== TASK ==
Leaving out all pictures, retype the records exactly.

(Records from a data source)
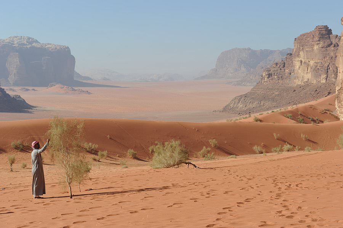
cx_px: 172
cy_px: 114
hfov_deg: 28.9
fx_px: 667
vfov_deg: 19.4
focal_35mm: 70
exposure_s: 1/400
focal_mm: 70
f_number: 10
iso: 200
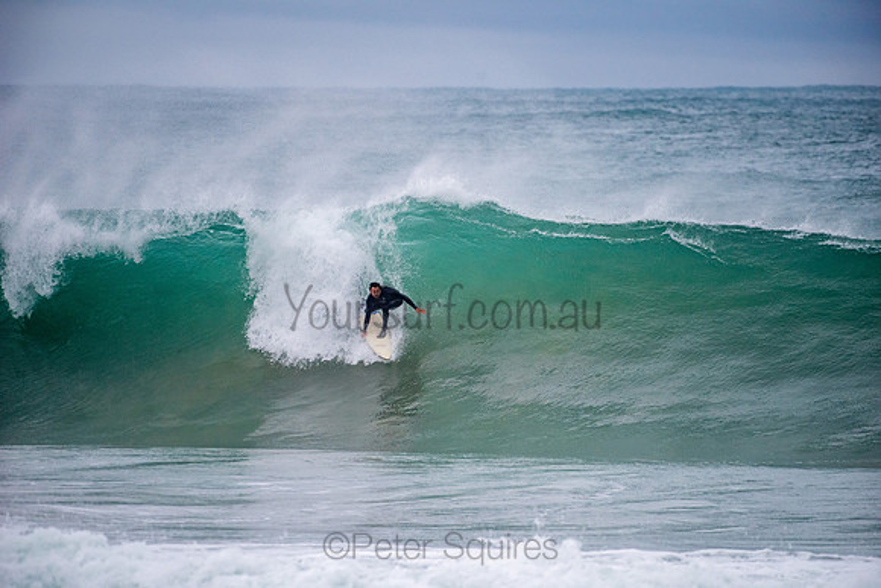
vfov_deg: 2.8
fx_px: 12238
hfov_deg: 4.1
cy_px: 294
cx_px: 440
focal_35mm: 500
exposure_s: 1/1250
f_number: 5.6
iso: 800
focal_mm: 500
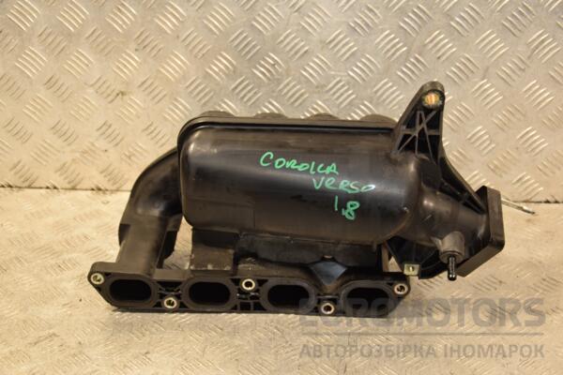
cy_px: 188
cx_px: 282
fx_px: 985
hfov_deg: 31.9
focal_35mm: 63
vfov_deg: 21.6
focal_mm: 42
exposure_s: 1/100
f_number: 4.8
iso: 800
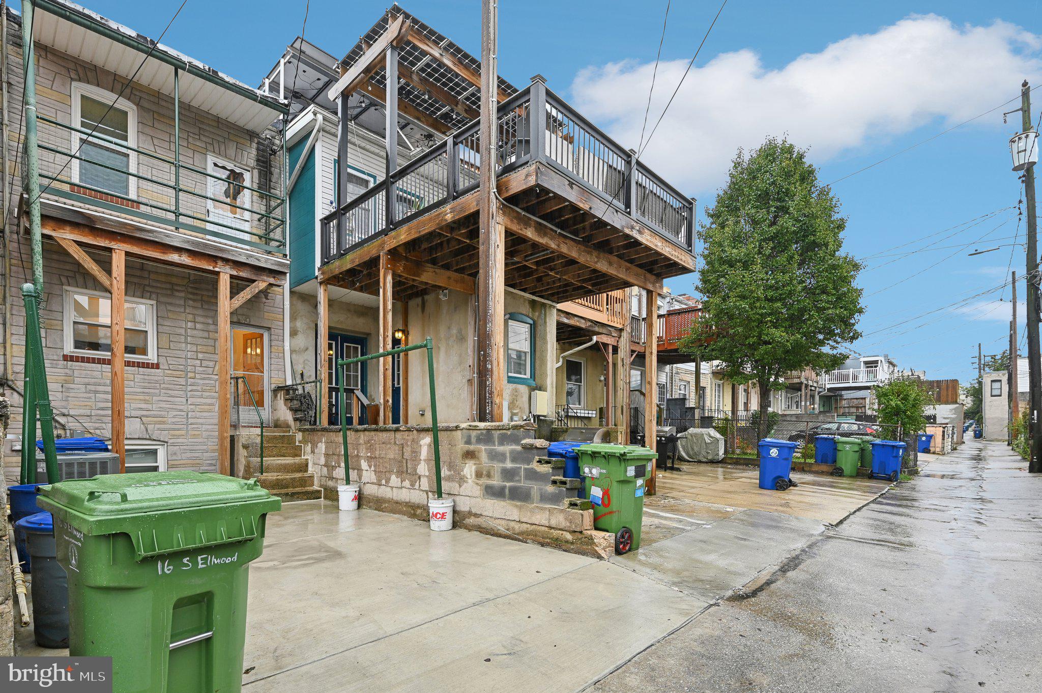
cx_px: 521
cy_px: 346
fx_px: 463
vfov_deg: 73.7
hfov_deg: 96.8
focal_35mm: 16
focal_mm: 16
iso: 160
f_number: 8
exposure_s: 1/15
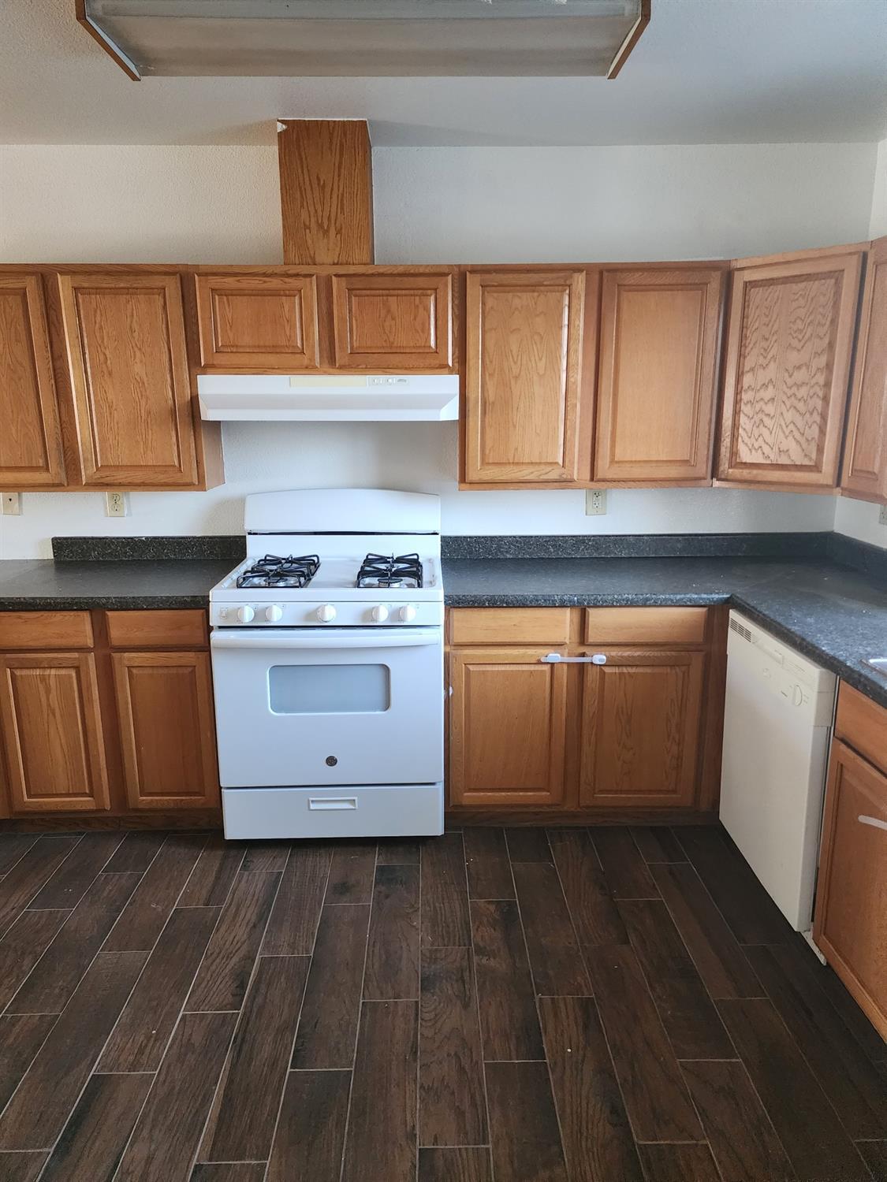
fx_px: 786
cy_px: 591
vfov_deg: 73.9
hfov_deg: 58.9
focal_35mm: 23
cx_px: 444
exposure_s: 1/120
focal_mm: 6.4
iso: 800
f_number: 1.8
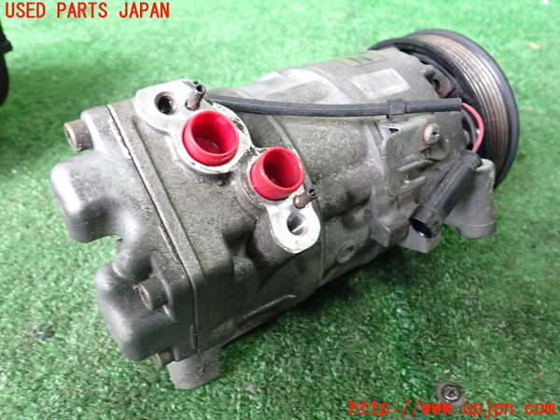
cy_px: 210
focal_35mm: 30
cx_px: 280
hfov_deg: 60.0
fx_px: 485
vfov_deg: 46.8
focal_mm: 5.4
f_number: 2.3
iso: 640
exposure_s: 1/30
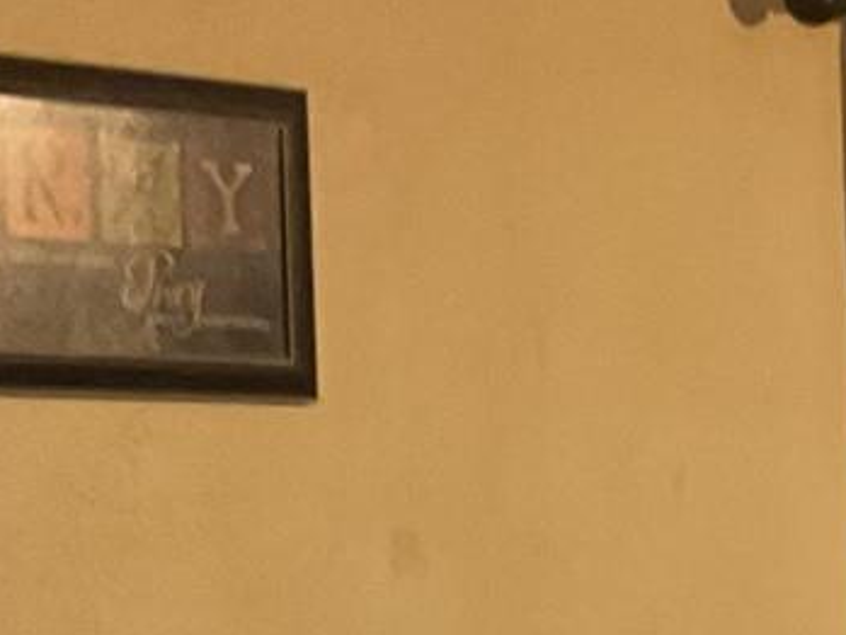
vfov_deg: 8.5
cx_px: 1452
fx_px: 4156
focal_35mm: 170
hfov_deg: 11.0
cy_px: 986
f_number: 1.8
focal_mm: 3
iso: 250
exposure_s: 1/30
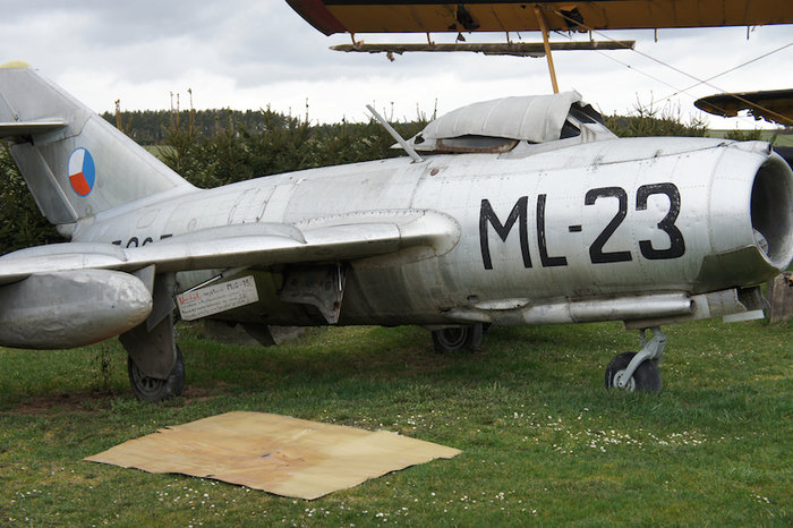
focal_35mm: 52
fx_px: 1156
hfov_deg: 37.9
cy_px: 264
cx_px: 396
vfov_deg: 25.7
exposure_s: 1/125
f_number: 5.6
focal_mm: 35
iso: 200
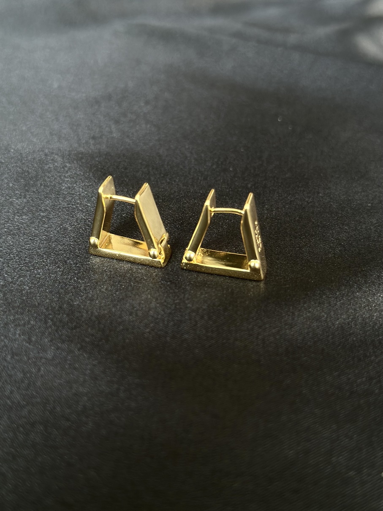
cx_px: 192
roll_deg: -2.0
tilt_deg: -35.3
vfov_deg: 39.7
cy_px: 256
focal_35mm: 48
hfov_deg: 30.3
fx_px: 708
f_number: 1.78
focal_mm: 6.86
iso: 80
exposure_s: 1/121
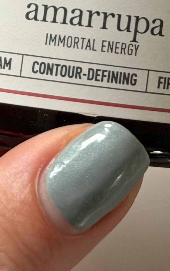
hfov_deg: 6.8
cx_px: 104
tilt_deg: -73.9
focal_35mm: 192
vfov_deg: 10.8
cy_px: -8
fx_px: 1424
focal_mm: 6.76
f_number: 1.78
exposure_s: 1/60
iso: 250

== ANSWER FOR THE TASK ==
cx_px: 172
cy_px: 114
hfov_deg: 28.9
fx_px: 667
vfov_deg: 19.4
focal_35mm: 70
exposure_s: 1/400
focal_mm: 70
f_number: 10
iso: 200
vfov_deg: 2.8
fx_px: 12238
hfov_deg: 4.1
cy_px: 294
cx_px: 440
focal_35mm: 500
exposure_s: 1/1250
f_number: 5.6
iso: 800
focal_mm: 500
cy_px: 188
cx_px: 282
fx_px: 985
hfov_deg: 31.9
focal_35mm: 63
vfov_deg: 21.6
focal_mm: 42
exposure_s: 1/100
f_number: 4.8
iso: 800
cx_px: 521
cy_px: 346
fx_px: 463
vfov_deg: 73.7
hfov_deg: 96.8
focal_35mm: 16
focal_mm: 16
iso: 160
f_number: 8
exposure_s: 1/15
fx_px: 786
cy_px: 591
vfov_deg: 73.9
hfov_deg: 58.9
focal_35mm: 23
cx_px: 444
exposure_s: 1/120
focal_mm: 6.4
iso: 800
f_number: 1.8
cy_px: 210
focal_35mm: 30
cx_px: 280
hfov_deg: 60.0
fx_px: 485
vfov_deg: 46.8
focal_mm: 5.4
f_number: 2.3
iso: 640
exposure_s: 1/30
vfov_deg: 8.5
cx_px: 1452
fx_px: 4156
focal_35mm: 170
hfov_deg: 11.0
cy_px: 986
f_number: 1.8
focal_mm: 3
iso: 250
exposure_s: 1/30
focal_35mm: 52
fx_px: 1156
hfov_deg: 37.9
cy_px: 264
cx_px: 396
vfov_deg: 25.7
exposure_s: 1/125
f_number: 5.6
focal_mm: 35
iso: 200
cx_px: 192
roll_deg: -2.0
tilt_deg: -35.3
vfov_deg: 39.7
cy_px: 256
focal_35mm: 48
hfov_deg: 30.3
fx_px: 708
f_number: 1.78
focal_mm: 6.86
iso: 80
exposure_s: 1/121
hfov_deg: 6.8
cx_px: 104
tilt_deg: -73.9
focal_35mm: 192
vfov_deg: 10.8
cy_px: -8
fx_px: 1424
focal_mm: 6.76
f_number: 1.78
exposure_s: 1/60
iso: 250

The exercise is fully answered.